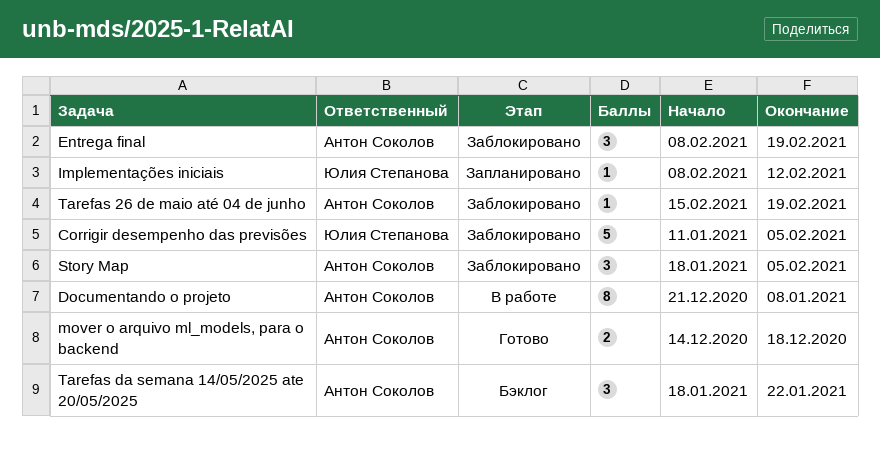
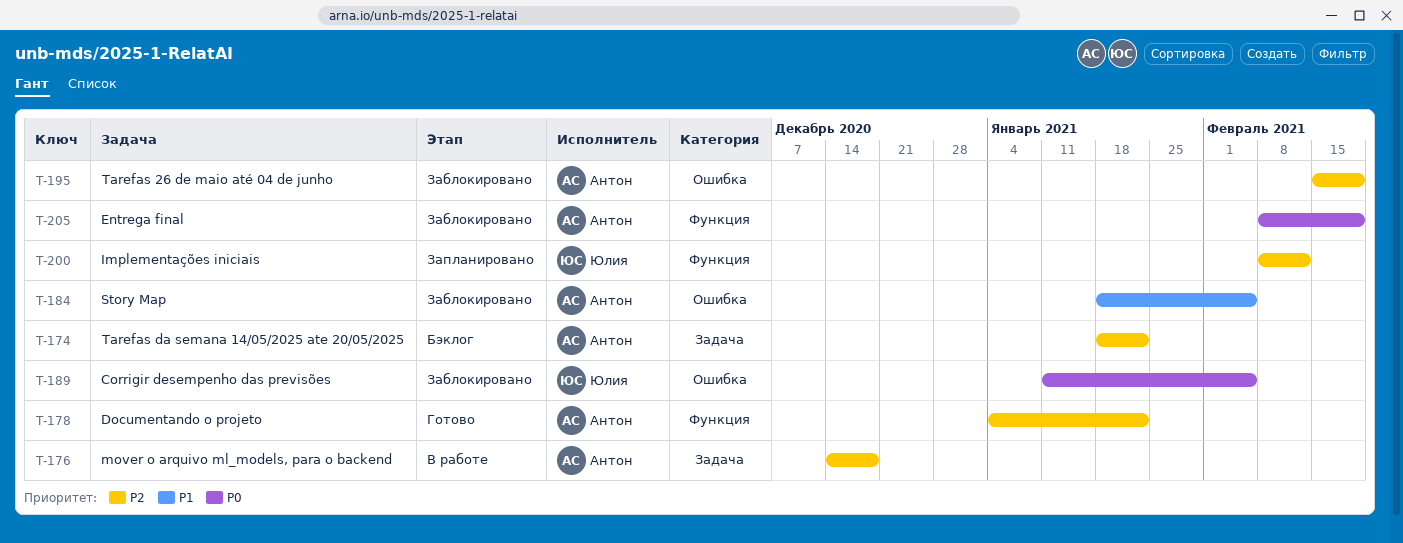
Documentando o projeto, status: В работе -> Готово
Documentando o projeto, start: Dec 21 -> Jan 4
Documentando o projeto, due: Jan 8 -> Jan 22
mover o arquivo ml_models, para o backend, status: Готово -> В работе

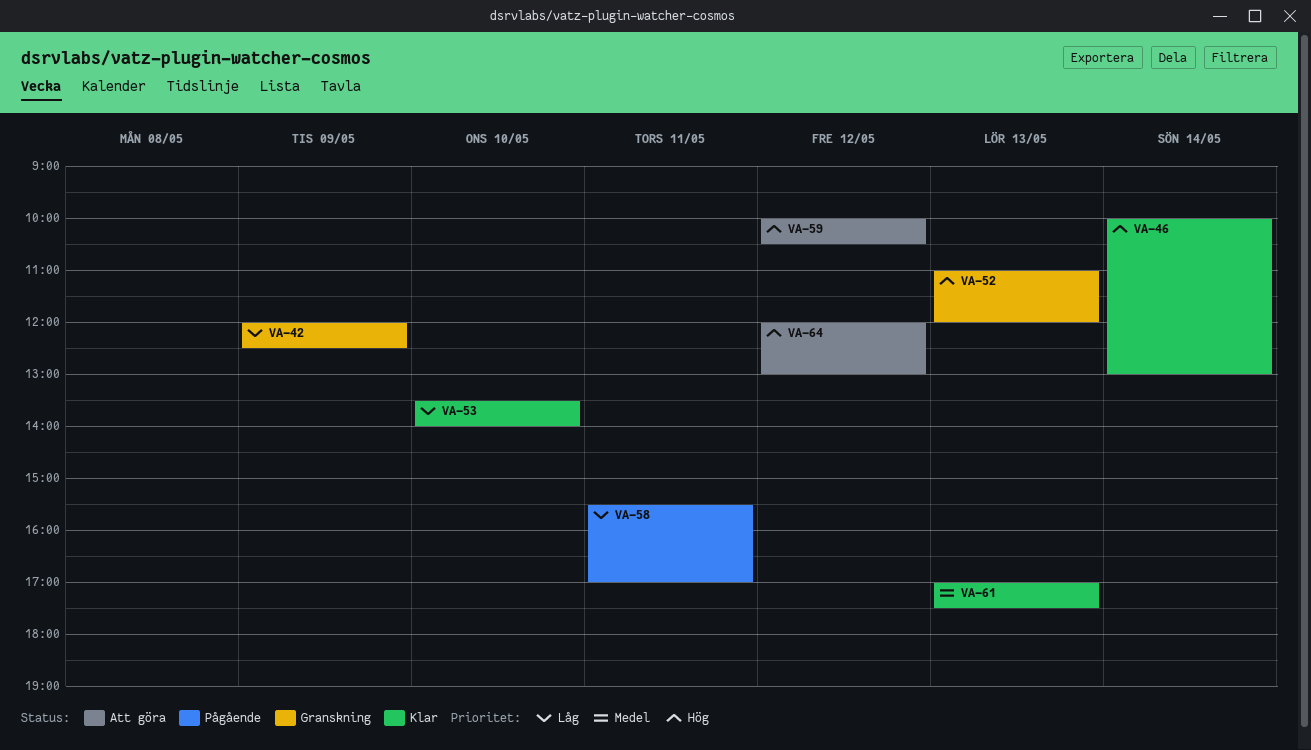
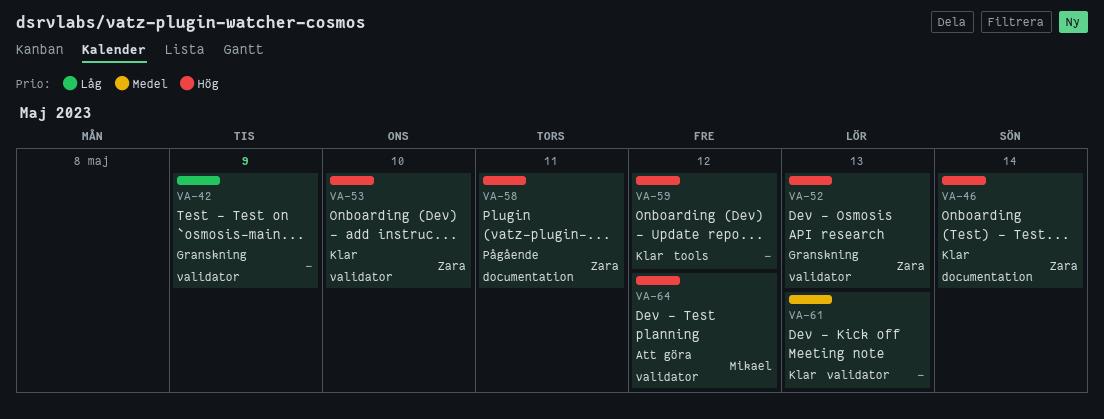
VA-53, priority: Låg -> Hög
VA-58, priority: Låg -> Hög
VA-59, status: Att göra -> Klar

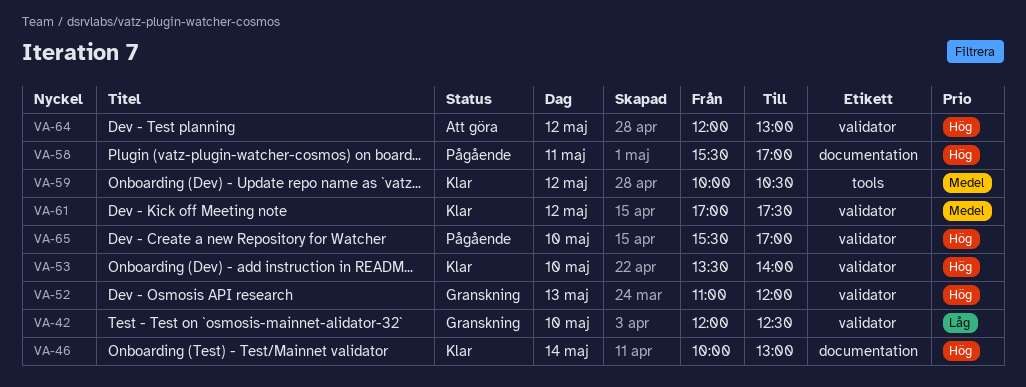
VA-42, day: May 9 -> May 10
VA-59, priority: Hög -> Medel
VA-61, day: May 13 -> May 12
VA-65: none -> present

- **WHAT IS BEING ASKED**: Gather every line from the listing above in which the word "status" appears.

- **RESPONSE TO THIS EXERCISE**:
Documentando o projeto, status: В работе -> Готово
mover o arquivo ml_models, para o backend, status: Готово -> В работе
VA-59, status: Att göra -> Klar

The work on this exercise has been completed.